TASK ITEM: Below are lines of data, and only some are wanted. Please repeat exactly those from the line that has "camera: 40 degrees left, 5 degrees up" through the line that has "gone | candle".

+++ DATASET RECORDS +++

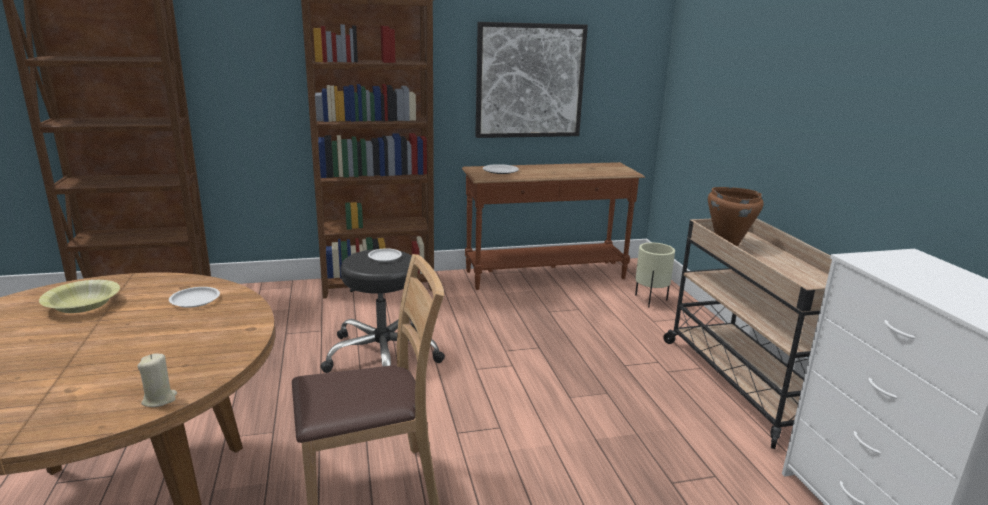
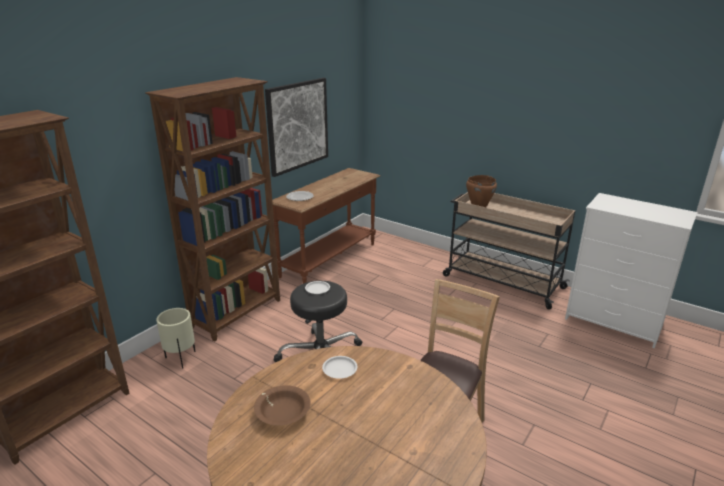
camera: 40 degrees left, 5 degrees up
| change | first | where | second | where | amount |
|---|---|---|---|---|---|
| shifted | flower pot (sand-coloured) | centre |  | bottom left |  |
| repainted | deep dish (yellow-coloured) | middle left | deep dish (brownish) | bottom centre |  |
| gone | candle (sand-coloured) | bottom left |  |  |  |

+++
+++ DATASET RECORDS +++

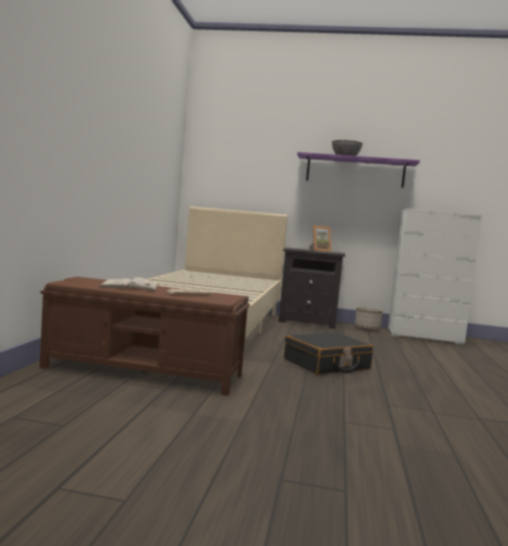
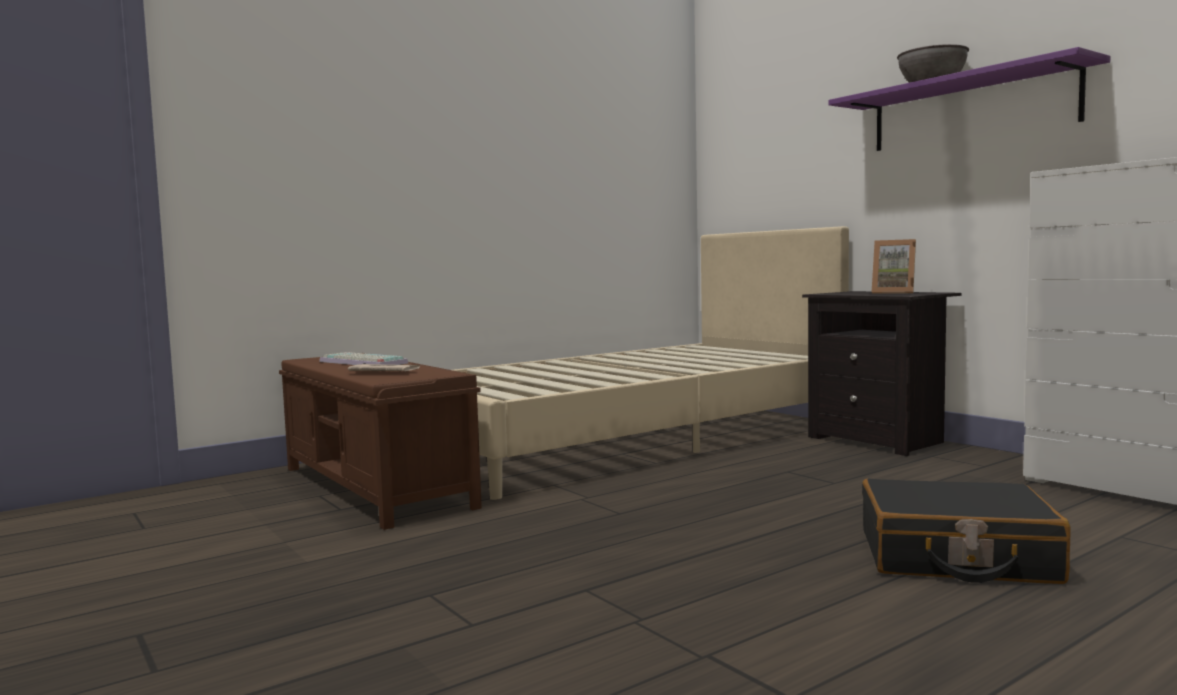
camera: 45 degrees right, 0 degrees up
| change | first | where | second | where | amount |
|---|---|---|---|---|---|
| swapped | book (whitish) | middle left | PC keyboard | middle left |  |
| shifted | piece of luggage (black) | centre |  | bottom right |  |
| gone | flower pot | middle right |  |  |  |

+++
+++ DATASET RECORDS +++

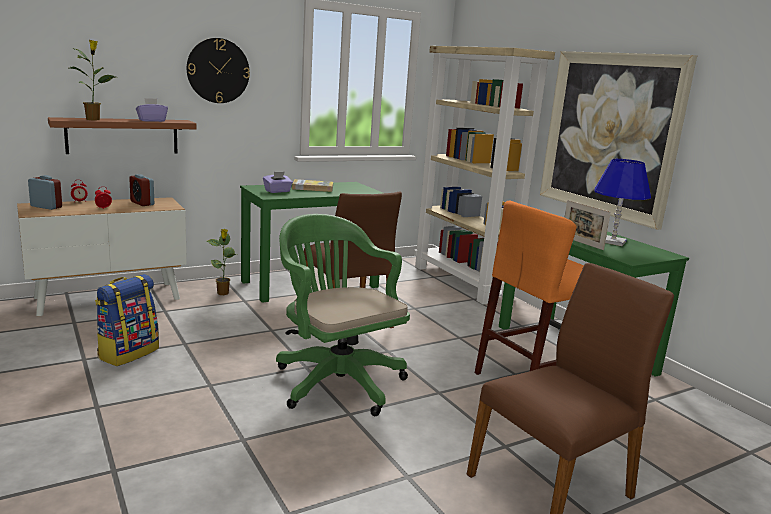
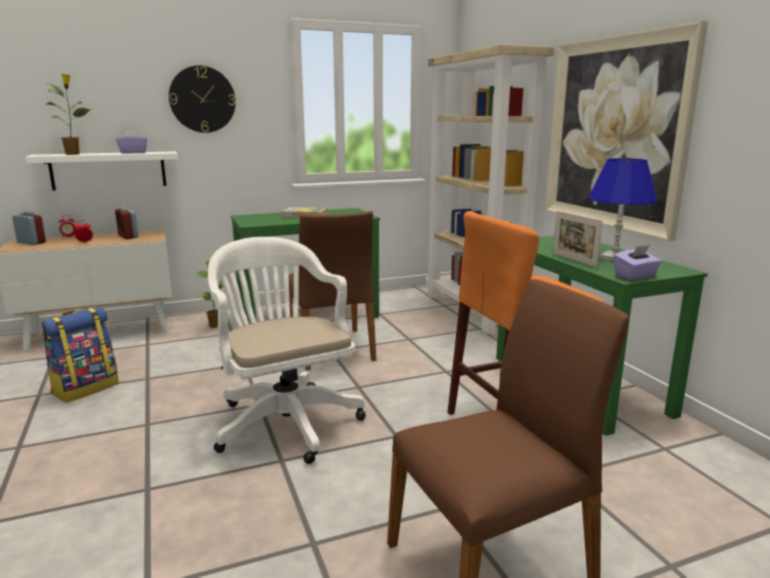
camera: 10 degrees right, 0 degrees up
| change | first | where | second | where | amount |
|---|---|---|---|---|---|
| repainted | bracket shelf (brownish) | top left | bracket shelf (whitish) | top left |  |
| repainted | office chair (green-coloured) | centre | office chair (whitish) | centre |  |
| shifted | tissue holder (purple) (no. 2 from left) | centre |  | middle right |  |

+++

YOUR SOLUTION:
camera: 40 degrees left, 5 degrees up
| change | first | where | second | where | amount |
|---|---|---|---|---|---|
| shifted | flower pot (sand-coloured) | centre |  | bottom left |  |
| repainted | deep dish (yellow-coloured) | middle left | deep dish (brownish) | bottom centre |  |
| gone | candle (sand-coloured) | bottom left |  |  |  |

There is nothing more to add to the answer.